On Tue, May 16, 2017 at 08:11:54PM +0000, Innus, Martins wrote:
On May 16, 2017, at 3:49 PM, Martin Kletzander <mkletzan@redhat.com> wrote:
On Tue, May 16, 2017 at 06:41:05PM +0000, Innus, Martins wrote:
Hi,
Running on:
$ cat /etc/redhat-release
CentOS Linux release 7.3.1611 (Core)
And:
$ rpm -qa |grep libvirt
libvirt-daemon-2.0.0-10.el7_3.5.x86_64
libvirt-daemon-driver-qemu-2.0.0-10.el7_3.5.x86_64
libvirt-daemon-driver-secret-2.0.0-10.el7_3.5.x86_64
libvirt-client-2.0.0-10.el7_3.5.x86_64
libvirt-daemon-driver-network-2.0.0-10.el7_3.5.x86_64
libvirt-daemon-driver-storage-2.0.0-10.el7_3.5.x86_64
libvirt-daemon-config-nwfilter-2.0.0-10.el7_3.5.x86_64
libvirt-daemon-config-network-2.0.0-10.el7_3.5.x86_64
libvirt-daemon-driver-nodedev-2.0.0-10.el7_3.5.x86_64
libvirt-2.0.0-10.el7_3.5.x86_64
libvirt-python-2.0.0-2.el7.x86_64
libvirt-daemon-driver-nwfilter-2.0.0-10.el7_3.5.x86_64
libvirt-daemon-driver-lxc-2.0.0-10.el7_3.5.x86_64
libvirt-daemon-driver-interface-2.0.0-10.el7_3.5.x86_64
I’m seeing duplicated reboot events when using the python event api. Use is simplified down to the simple test case attached.

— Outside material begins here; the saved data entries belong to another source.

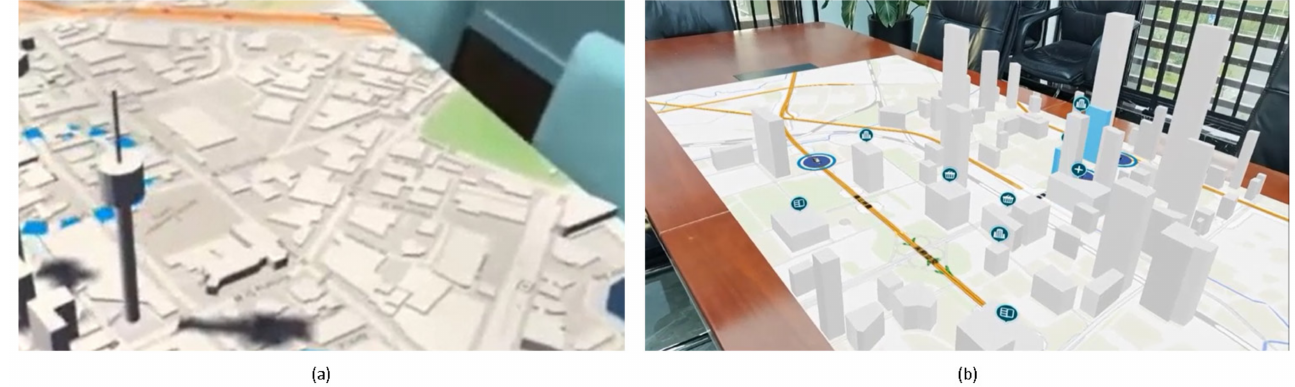
Figure 8. Two methods of vector data visualization for real world enhancement: ( a ) Mapbox, ( b ) the proposed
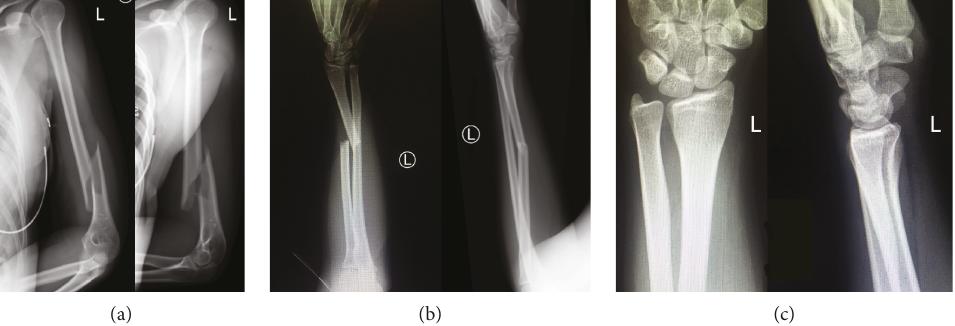
Figure 1: Anteroposterior (AP) and lateral radiographs of the humerus (a), forearm (b), and wrist (c) demonstrating a displaced left distal third humeral shaft fracture, a displaced left midshaft radius fracture with dislocation of the left distal radioulnar joint.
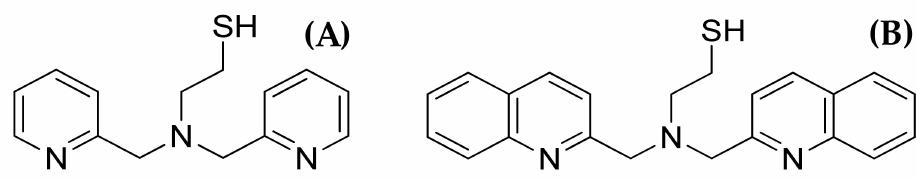
Figure 1. The two tridentate thiol ligands used in this study: ( A ) L 1 H and ( B ) L 2 H. After functionalization of AuNPs with the two thiol ligands and radiolabeling with [ 99m Tc][Tc(H 2 O) 3 (CO) 3 ] + , in vitro stability in human serum and in cysteine and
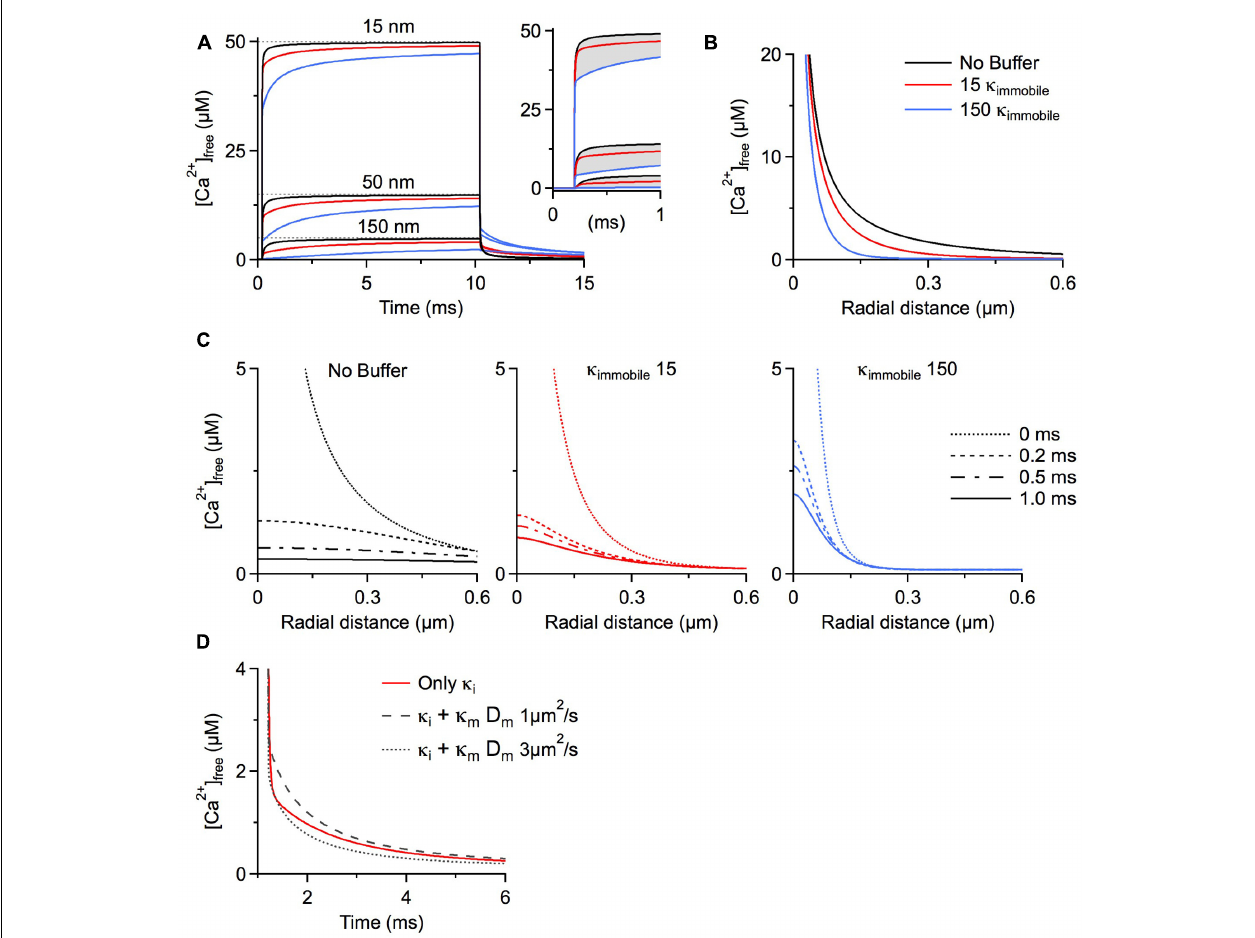
FIGURE 1 | Simulations were run using CalC (Matveev etal., 2004; http://web.njit.edu/ ∼ matveev;Version 6.7.4). Resting calcium concentration was set at 100 nM.We simulate a calcium current of 0.2 pA through a generic calcium channel. Parameters for the immobile buffer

Running with that results in:
$ sudo ./libvirt_events_single.py
Reboot: Domain i-06945b37(21)
1494958504.72
Reboot: Domain i-06945b37(21)
1494958504.74
Can you try with newer libvirt?
I’m not sure. I will have to see if I can build it, unless there is a repo somewhere with centos7 rpms. I assume by this you mean that you don’t see this with current libvirt?

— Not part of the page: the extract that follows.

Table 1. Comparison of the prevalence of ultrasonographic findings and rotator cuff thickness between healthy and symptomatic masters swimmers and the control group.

Does this happen with 'virsh event
--loop --event lifecycle’?
“lifecycle” shows no output, but with “reboot” or “all”:
$ sudo virsh event --loop --all
event 'reboot' for domain i-06945b37
event 'reboot' for domain i-06945b37
Is there anything fishy going on when looking at the console (VN/spice)
during that reboot?
Don’t see anything unusual. I can send you the full console output if you want, but I don’t see anything strange.
I meant the graphical terminal, but that won't help much. I tried
gathering as much info. So we just need to figure out whether QEMU
sends us the event multiple times. Could you either set up debug logs
[1] and then look for that in them or use the qemu-monitor.stp systemtap
script to show you what's happening on the monitor? If it comes from
qemu two times, than there's not much we can do about it.